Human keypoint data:
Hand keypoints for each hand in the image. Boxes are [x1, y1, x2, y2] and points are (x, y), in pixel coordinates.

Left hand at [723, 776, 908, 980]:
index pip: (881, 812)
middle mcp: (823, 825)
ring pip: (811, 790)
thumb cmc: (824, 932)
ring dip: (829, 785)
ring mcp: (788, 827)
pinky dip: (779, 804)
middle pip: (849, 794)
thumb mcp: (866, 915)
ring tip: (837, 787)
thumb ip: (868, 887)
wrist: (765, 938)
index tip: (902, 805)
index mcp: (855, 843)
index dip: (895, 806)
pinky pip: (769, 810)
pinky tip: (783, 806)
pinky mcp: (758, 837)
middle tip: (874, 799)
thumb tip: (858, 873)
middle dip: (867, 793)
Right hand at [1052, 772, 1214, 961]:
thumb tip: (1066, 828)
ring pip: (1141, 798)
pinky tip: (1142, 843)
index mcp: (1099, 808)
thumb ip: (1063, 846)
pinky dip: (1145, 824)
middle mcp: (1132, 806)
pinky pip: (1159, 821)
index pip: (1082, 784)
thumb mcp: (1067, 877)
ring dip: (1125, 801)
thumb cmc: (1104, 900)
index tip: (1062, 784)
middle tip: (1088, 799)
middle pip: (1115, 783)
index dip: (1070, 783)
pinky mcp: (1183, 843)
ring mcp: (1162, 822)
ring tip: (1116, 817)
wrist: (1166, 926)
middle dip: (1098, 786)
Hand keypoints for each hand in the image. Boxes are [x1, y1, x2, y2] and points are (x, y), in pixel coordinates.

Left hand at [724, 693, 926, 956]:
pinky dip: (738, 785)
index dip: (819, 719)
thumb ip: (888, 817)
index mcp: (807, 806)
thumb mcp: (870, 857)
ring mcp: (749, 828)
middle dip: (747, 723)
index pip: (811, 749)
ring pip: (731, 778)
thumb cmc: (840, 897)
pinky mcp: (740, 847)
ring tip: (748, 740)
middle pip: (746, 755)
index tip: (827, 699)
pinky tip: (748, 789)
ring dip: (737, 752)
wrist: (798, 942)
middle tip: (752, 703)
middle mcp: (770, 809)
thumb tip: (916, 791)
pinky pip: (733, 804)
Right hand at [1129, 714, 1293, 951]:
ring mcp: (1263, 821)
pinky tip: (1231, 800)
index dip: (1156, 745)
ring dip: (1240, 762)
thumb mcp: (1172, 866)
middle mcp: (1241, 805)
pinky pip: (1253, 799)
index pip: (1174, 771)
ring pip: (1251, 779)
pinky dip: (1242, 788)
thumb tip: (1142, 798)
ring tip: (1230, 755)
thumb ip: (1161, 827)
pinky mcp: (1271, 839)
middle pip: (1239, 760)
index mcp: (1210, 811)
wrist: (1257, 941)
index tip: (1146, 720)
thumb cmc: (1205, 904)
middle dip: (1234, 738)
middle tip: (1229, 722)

#### Instructions for the task:
Could you retype exactly the lines above, starting at the line that contains "pinky dip: (779, 804)" and ending at the line that contains "middle dip: (867, 793)", and nothing more?

#### Output:
pinky dip: (779, 804)
middle pip: (849, 794)
thumb mcp: (866, 915)
ring tip: (837, 787)
thumb ip: (868, 887)
wrist: (765, 938)
index tip: (902, 805)
index mcp: (855, 843)
index dip: (895, 806)
pinky pip: (769, 810)
pinky tip: (783, 806)
pinky mcp: (758, 837)
middle tip: (874, 799)
thumb tip: (858, 873)
middle dip: (867, 793)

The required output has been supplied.